Longwood tours suspended following water damage

Published 6:34 pm Wednesday, January 17, 2018

 

NATCHEZ — Tours of antebellum Longwood’s interior have been canceled until further notice after a pipe burst earlier this month causing considerable water damage to plaster in one of Natchez’s most popular tourist destinations.

Mabel Lee, a guide at Longwood, was in the middle of a tour when a pipe burst on the sixth floor, she said, raining water through the open atrium and onto the second floor.

“It was just, ‘Boom,’” she said. “The next thing I know, water is coming out of the skylights.”

As the water began gushing into the room where she stood, Lee said all she could think about was the vintage banquette, a circular couch in the center of the room.

“’I was thinking, oh my gosh, this cannot get wet,” she said.

Lee said she enlisted the two tourists to help her push the couch into the room next door.

“Then we got out, because the electricity was still on and I didn’t think it was safe,” Lee said.

The pipe, which froze and burst during a heavy freeze, damaged plaster on the ceilings of several rooms, and left large holes where the plaster fell to the floor.

The water caused no other severe damage to the antique portraits or furniture in the house, she said.“If it had to happen,” said Regina Charbonneau, President of the Pilgrimage Garden Club, which owns Longwood, “January is a good time. It could have been a lot worse.”

Charbonneau said fewer tourists come by in the winter months between spring and fall pilgrimage, meaning the loss of business will not be as potent as if the pipe had burst a few months later.

Though indoor tours are canceled until the plaster can be repaired, Charbonneau said outdoor tours are available at a reduced price for visitors.

The upper floor, which sustained less damage since that level contains no furniture or plaster, will likely open before tours to the ground floor are, Charbonneau said.

Charbonneau said she will be hiring a historic plaster setter to ensure that the replacement work matches the time period and method of the other ceilings in the house.

Approximately 10 people gathered in the house Thursday to remove Christmas decorations and to clean up places where water had caused the plaster to erode.

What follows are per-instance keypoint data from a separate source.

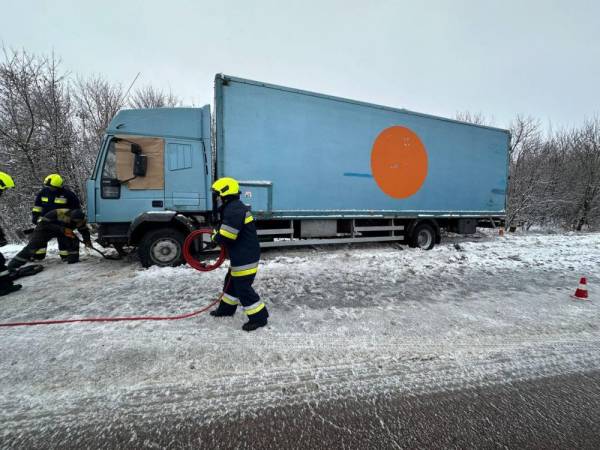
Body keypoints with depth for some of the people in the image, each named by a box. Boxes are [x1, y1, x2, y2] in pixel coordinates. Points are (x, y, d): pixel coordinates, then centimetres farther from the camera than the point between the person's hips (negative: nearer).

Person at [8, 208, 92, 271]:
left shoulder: (80, 219, -25)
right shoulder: (58, 213, -41)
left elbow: (84, 230, -9)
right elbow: (44, 223, -35)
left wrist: (87, 240, -24)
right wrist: (62, 229, -44)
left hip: (63, 230, 5)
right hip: (45, 228, -4)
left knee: (74, 240, -17)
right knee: (33, 245, -18)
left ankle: (73, 260, -1)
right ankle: (13, 265, -10)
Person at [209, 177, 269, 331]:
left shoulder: (234, 210, -22)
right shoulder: (234, 208, 15)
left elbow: (226, 237, -25)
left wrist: (215, 237, -4)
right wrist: (218, 233, 6)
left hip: (245, 257, -11)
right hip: (242, 255, 11)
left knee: (243, 287, -3)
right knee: (231, 281, 24)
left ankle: (258, 317, 6)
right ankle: (226, 308, 42)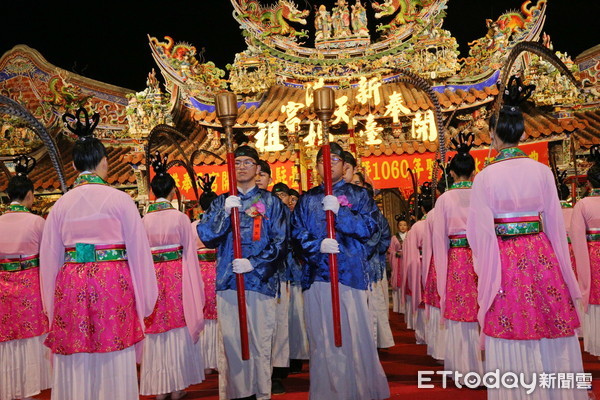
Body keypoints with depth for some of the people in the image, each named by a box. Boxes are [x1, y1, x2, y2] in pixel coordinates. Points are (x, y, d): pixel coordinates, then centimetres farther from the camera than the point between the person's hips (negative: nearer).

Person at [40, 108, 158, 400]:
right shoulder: (119, 200, -6)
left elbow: (50, 256, 9)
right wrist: (143, 300, 5)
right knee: (113, 365, 7)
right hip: (112, 283, -3)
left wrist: (52, 304, 19)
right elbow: (138, 250, -4)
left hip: (71, 287, 3)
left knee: (76, 366, 13)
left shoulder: (61, 204, 3)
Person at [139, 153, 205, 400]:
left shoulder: (144, 220, -1)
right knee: (178, 329, 8)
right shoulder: (180, 217, -7)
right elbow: (189, 252, -3)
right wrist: (193, 285, 6)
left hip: (152, 276, 2)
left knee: (156, 329, 10)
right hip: (176, 276, -2)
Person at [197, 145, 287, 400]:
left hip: (260, 281, -2)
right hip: (228, 282, 2)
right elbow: (205, 236, 3)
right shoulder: (221, 202, 15)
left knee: (260, 344, 1)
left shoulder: (270, 202, 8)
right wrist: (224, 212, -13)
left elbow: (280, 242, 1)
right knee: (232, 343, 6)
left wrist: (254, 263, -11)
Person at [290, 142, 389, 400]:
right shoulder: (307, 199, 15)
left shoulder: (358, 195, 9)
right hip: (317, 275, 2)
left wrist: (339, 211, -16)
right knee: (322, 338, 5)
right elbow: (297, 233, 6)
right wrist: (318, 245, -13)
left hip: (350, 273, -2)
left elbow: (369, 227, -4)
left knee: (354, 335, -1)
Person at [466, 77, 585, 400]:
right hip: (542, 256, 3)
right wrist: (562, 267, 14)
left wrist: (485, 271, 4)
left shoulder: (485, 177, -10)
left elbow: (480, 230, -8)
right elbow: (555, 222, 5)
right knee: (551, 337, 14)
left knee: (513, 341, 7)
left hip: (505, 260, -3)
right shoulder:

“It’s a historic home,” said Nancy McLemore, a member of the Pilgrimage Garden Club who volunteered to help clean Longwood. “We have to go by preservation standards.”

Lou McGee, a member of the Pilgrimage Garden Club who aided in the clean up, said the water had done little damage to anything except ceiling in the house, though some furniture had gotten wet.

“It really was a shock but we’re getting to it,” she said. “We couldn’t take down the Christmas decorations last week because they were all wet.”

McGee said her first thought when she heard of the water damage was, “Oh no, I want to go to work.”

“We all feel that way,” she said. “We love it.”

James Wade, curator at Longwood, said the water pipes are installed in the sixth floor to provide for a sprinkler system.

“It takes a lot of pressure to get water 150 feet in the air,” Wade said. “When it burst, the water just came pouring back down.”

Wade said the pipes are likely approximately 50 years old and could not handle the extremely cold weather of late.

The damage, he said, is primarily cosmetic.

“I think we were lucky,” Wade said. “It’s a huge mess, but we were lucky.”